The world’s largest solar power plant, the Ivanpah Solar Electric Generating System, officially opened for business a few days ago, but not all environmentalists are happy about it. The plant consists of 350,000 mirrors spread across 5 square miles, and it works by concentrating sunlight to boil water in a series of enormous towers hooked up to steam generators. That incredible amount of heat does more than just generate power, however; it also fries any birds that happen to fly over the plant.
This has actually been a known side effect of this type of solar plant from the start, and it’s a concern that may keep similar projects from being approved in the US. The air above the plant can reach temperatures up to 1,000 degrees Fahrenheit (537 Celsius), and the reflective surface of the mirrors resembles a lake, which biologists say could end up luring birds to their deaths.

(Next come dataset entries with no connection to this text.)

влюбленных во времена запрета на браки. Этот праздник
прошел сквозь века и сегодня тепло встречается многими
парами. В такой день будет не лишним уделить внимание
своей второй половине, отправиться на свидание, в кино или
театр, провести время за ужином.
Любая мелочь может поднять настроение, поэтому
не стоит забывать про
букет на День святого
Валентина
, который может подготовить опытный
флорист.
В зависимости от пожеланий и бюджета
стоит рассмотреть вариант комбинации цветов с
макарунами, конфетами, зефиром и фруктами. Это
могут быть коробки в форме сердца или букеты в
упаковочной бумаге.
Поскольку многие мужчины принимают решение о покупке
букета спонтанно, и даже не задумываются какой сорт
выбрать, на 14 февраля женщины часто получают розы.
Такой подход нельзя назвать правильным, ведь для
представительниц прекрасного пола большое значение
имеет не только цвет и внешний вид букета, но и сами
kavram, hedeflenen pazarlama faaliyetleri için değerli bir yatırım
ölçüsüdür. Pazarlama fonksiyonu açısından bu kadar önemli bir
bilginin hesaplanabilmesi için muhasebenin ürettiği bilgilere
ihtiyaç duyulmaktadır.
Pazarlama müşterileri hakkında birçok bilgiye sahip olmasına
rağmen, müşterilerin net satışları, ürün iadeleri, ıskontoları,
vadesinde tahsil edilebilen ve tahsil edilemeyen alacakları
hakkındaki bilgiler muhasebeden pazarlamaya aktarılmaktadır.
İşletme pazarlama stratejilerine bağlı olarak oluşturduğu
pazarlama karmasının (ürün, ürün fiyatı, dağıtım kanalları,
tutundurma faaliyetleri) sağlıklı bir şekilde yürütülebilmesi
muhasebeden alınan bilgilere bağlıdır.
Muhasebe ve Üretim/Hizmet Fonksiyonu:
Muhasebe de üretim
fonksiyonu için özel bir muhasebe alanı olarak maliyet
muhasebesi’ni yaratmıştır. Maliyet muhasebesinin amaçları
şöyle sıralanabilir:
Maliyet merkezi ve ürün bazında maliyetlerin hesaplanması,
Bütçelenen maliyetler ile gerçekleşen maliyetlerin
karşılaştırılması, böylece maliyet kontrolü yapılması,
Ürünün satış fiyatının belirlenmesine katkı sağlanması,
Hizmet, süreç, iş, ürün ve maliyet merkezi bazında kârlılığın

The way the plant scorches birds is horrifying, but the California Energy Commission believes the loss of wildlife — about eleven birds a month — is a price worth paying for 140,000 sustainably-powered homes. While any loss of life is upsetting, the fact of the matter is it’s a drop in the bucket compared to the number of birds killed by other forms of human infrastructure: an estimated minimum of 300 million birds a year are killed simply by colliding into buildings. Even domesticated cats kill far greater numbers of birds each year. And other forms of clean energy can be just as problematic as the tower solar plants, with wind turbines killing at least 10,000 birds a year (some of them bald eagles).

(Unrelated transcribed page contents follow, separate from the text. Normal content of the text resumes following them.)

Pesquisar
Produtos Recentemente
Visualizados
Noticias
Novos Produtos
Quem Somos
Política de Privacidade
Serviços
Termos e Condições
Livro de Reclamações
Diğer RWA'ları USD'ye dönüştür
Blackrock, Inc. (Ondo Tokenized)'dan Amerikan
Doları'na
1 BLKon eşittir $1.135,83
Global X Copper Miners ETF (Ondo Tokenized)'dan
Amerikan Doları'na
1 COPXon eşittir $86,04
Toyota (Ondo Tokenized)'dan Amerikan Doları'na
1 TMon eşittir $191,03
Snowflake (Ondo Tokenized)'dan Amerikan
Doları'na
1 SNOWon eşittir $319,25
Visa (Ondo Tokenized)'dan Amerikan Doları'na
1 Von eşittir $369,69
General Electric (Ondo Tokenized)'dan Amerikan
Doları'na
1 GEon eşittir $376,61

No power generating system that harms wildlife is ideal, but this type of solar plant is still vastly less harmful to birds than the alternatives. After all, coal-fired plants harm more than a handful of birds each month — they release greenhouse gasses and toxic pollutants, warming the planet and making people and animals near the plants ill. Unlike a nuclear power plant, the catastrophic failure of a solar plant won’t leave the surrounding area tainted with radioactivity for decades or centuries to come. It’s likely the Ivanpah plant will remain controversial due to the bird death toll, but in the grand scheme of things, it’s far less damaging to the environment than the other energy sources we’re already using.